Dungeons & Dragons: All 6 Official Paladin Subclasses, Ranked

Dungeons & Dragons: All 6 Official Paladin Subclasses, Ranked

Paladins have always been a strong class both for their durability and utility in a party with several useful choices for Oaths, though they often used to have a reputation of being a complete stick in the mud. At least, this was a major roleplay feature of the class in early editions of Dungeons & Dragons with a need to always be Lawful Good, though now it is far more relaxed in terms of role play options.

Here we will be ranking the Paladin Oath choices, and largely the position will be based on how useful a Paladin can be both to themselves and their party.

Oath Of The Crown

The Oath of the Crown is for Paladins who believe in the ideals of civilization above all else. It is society and its just laws that matter most, and work to safeguard their civilizations against interlopers and barbarous tribes. For players who want that type of character development, the Crown is a great Oath to consider, but it comes at the cost of being mechanically inferior to virtually all other choices.

Redemption Paladins are pure and more traditional in terms of their role-play design, keeping in high regard peace, innocence, patience, and wisdom. Since many of their abilities focus on preventing damage and de-escalating conflict, the Oath of Redemption can be one of the most interesting choices for those who want a challenge outside of simply hitting an opponent as hard as they can. Redemption Paladins strive for peaceful resolution, even in the middle of a chaotic situation.

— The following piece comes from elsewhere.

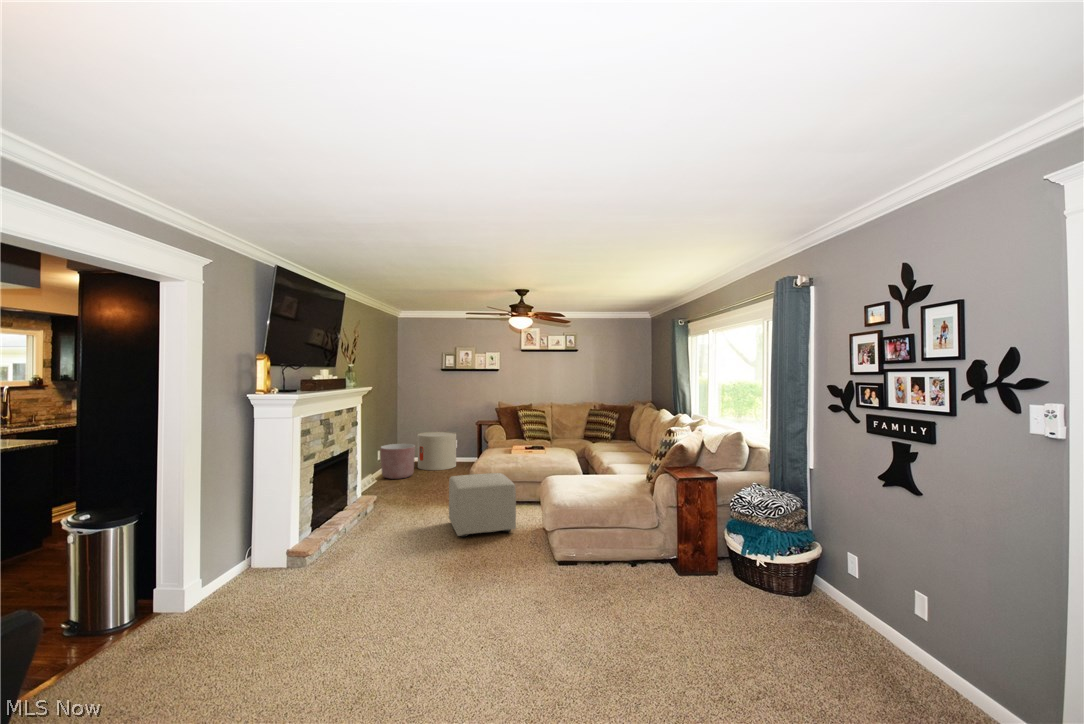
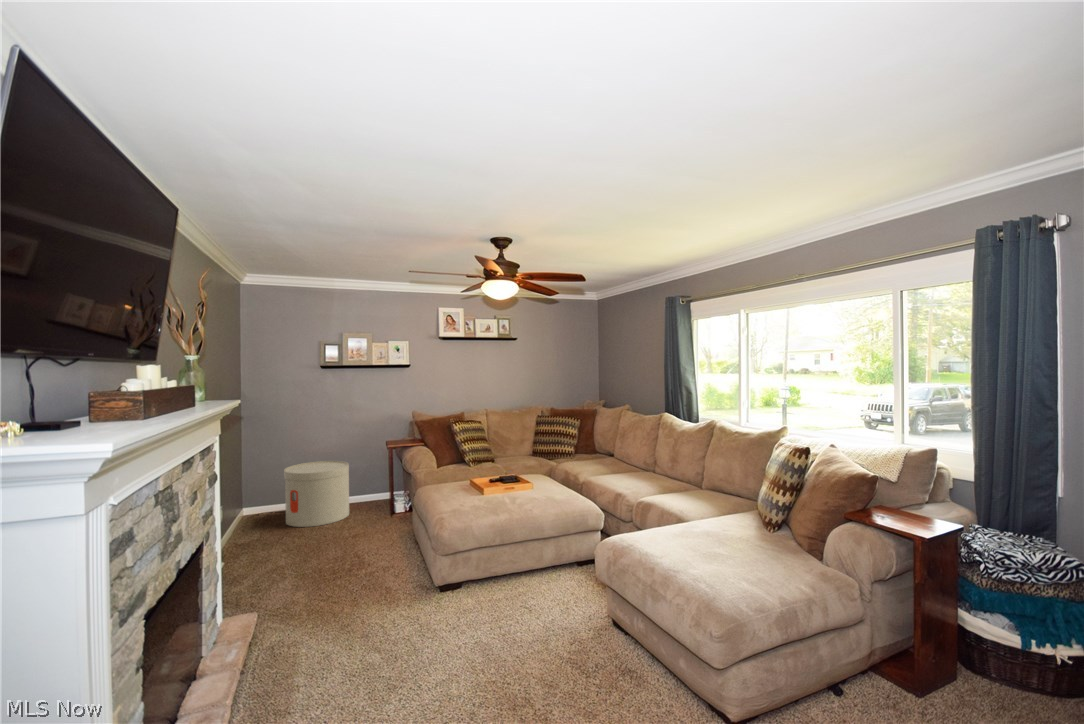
planter: present [381,444,415,479] -> none [226,490,291,555]
ottoman: present [449,473,516,537] -> none [436,540,578,692]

Their aura also works towards preventing damage in others, but not for themselves. If an ally takes damage within their aura, the Redemption Paladin redirects this damage to themselves, which is selfless, but also dangerous if used carelessly. At high levels this is negated somewhat through gaining resistance to damage and can help keep the playstyle ongoing even against more powerful opponents, and is an overall decent choice for keeping allies safe.

Oath Of Vengeance

Taking the Oath of Vengeance puts the Paladin on a path to punish all who would commit grievous sin. If someone has been wronged, be it by small Goblins or an intimidating Dragon, Vengeance Paladins look to set things right through physical confrontation. In combat, this translates to focusing on one opponent and punishing them severely by limiting their movement, gaining attack of opportunity against them, and being an effective chaser should they choose to run.

While Vengeance Paladins are a blast to play, they are not nearly as focused with keeping their team safe, at least not in the same direct way. One could argue however that focusing on a single problematic opponent does keep allies from harm, and but this is less true when dealing with foes in larger numbers.

Oath Of The Ancients

Oath of the Ancients is for those who wish to protect all that is good, everywhere. Adorned by insignia and decoration that looks more like a Druid than anything else, Ancient Paladins gain abilities befitting their commitment to preserving nature, such as summoning Vines. Whether or not one cares to roleplay is often irrelevant however, as Aura of Warding is one of the best abilities that any Paladin Oath has to offer, providing always useful resistance to damage from spells.

This can fall within the realm of circumstantially useful, but in a spell-heavy campaign the Oath of the Ancients is a fantastic choice that will keep the party in great shape against threats of magic. At higher levels this is still a solid choice for an Oath, providing even more utility and rapid healing.

Oath Of Conquest

Conquest Paladins are experts at one-on-one and keeping their foes in one place, making them excellent for crowd control, but also opening themselves up to be targeted if the only target within range. Aura of Conquest makes this a predominant playstyle, reducing the speed of affected opponents to zero through fear. This is an excellent roleplay feature as well, forcing your enemies to cower in place.

In terms of role play, Conquest Paladins are completely Evil in everything but name, consorting with the powers of the Nine Hells, and with many supporting the archdevil Bel, warlord of Avernus. This Oath is anything but boring, but requires players have a good understanding of who their character is and what motivates them for the choice of Oath to make sense.

Oath Of Devotion

The number one spot goes to Devotion Paladins, despite being the vanilla choice for the class as they embody every stereotype of the strong-willed individual who craves only the most ideal version of justice, virtue, and order. These are also known as Cavaliers, White Knights, and Holy Warriors. Those who take the Oath of Devotion can expect a strong class, with strong capabilities in Light damage, an improved turn undead when compared to a Cleric, and prevents charming through an aura. Any party will always have a spot for a capable Devotion Paladin, and it is hard to go wrong with such a pick.